The board’s information technology team will work with a committee to select “a systemwide technology solution to be implemented and utilized across the system,” according to the document presented on Wednesday. 

AI is already being used at the campus level within the system, Mortenson added. South Dakota State University launched an AI center this spring. President Barry Dunn said during a town hall last month that different approaches to AI use by universities could create educational disparities in the state.

The systemwide strategy isn’t about “taking over” the work that specific schools have done, Mortenson said, but rather “making it work together better over time.”

“As part of this plan, the system will look at where using shared tools or solutions would be a good idea, especially when there are advantages in terms of how much it costs, how secure it is, or how consistent it is,” Mortenson said.

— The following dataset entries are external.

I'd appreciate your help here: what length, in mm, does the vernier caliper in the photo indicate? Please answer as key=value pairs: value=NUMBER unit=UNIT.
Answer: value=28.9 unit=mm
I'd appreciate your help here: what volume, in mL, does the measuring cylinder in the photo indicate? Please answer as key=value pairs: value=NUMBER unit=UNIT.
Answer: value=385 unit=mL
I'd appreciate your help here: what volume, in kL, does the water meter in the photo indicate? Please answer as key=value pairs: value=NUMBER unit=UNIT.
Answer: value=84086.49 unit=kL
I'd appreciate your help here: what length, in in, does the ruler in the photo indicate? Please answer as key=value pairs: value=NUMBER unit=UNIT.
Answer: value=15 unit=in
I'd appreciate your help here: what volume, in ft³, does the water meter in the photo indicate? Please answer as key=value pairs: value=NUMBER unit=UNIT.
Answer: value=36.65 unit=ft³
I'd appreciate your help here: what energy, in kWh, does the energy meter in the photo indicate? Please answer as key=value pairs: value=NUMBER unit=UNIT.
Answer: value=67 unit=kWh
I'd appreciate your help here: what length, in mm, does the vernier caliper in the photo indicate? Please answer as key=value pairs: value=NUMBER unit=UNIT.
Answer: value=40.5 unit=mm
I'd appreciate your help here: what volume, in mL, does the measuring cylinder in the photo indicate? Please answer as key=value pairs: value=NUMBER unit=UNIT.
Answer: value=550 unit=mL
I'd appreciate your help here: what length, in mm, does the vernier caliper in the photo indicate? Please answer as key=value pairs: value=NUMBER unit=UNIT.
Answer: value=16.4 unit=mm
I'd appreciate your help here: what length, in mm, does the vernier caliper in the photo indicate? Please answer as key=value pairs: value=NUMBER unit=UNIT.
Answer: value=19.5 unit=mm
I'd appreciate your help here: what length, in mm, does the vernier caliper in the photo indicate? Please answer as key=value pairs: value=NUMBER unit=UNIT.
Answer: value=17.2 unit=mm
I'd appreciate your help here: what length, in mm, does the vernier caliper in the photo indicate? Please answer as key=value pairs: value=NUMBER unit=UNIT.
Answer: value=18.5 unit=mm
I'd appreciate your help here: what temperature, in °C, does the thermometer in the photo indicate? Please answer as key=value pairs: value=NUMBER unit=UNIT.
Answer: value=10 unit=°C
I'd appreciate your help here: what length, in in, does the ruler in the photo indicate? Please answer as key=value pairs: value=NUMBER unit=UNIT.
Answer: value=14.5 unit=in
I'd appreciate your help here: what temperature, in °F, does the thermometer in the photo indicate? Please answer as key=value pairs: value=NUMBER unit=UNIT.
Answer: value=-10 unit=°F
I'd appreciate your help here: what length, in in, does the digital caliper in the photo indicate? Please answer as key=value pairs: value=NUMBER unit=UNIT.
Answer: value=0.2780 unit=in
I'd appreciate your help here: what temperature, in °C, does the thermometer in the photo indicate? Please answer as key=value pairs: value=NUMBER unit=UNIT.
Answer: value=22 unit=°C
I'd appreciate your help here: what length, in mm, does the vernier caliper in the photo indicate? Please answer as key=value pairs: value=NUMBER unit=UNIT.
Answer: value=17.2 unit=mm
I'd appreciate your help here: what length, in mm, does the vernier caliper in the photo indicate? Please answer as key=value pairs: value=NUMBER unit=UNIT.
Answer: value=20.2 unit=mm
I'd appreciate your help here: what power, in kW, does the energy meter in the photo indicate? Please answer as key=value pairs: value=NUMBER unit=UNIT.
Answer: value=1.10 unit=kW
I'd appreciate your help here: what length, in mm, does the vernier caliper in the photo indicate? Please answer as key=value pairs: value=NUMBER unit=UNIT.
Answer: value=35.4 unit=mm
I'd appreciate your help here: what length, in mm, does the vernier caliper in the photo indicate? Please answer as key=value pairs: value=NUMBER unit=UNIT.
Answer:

The system plans to build the underlying infrastructure this summer — such as security, data management and design — and roll out tools to users in the fall. No final decisions have been made, Mortenson said.

The plan also calls for a pilot program this fall using “agentic AI” — technology that can act independently, such as with scheduling and processing forms — to reduce administrative workload.

Rules governing AI use across the system — covering data privacy, ethical guardrails and alignment with the university system’s mission — will be recommended to the board by its October meeting.

Each campus will use its existing teaching support center to train faculty on using AI in the classroom and handling students’ AI use in coursework. AI is expected to be integrated into curriculum by fall 2027, based on recommendations from the system’s academic affairs council at the Board’s December meeting.

Board members acknowledged hesitancy among faculty and students. No one spoke against the plan at the meeting, though Partridge acknowledged the use of AI “in some areas” makes board members “uncomfortable” as well.

“You just kind of want to do it right and you want to be very engaged, but at the same time we’re moving forward,” Partridge said.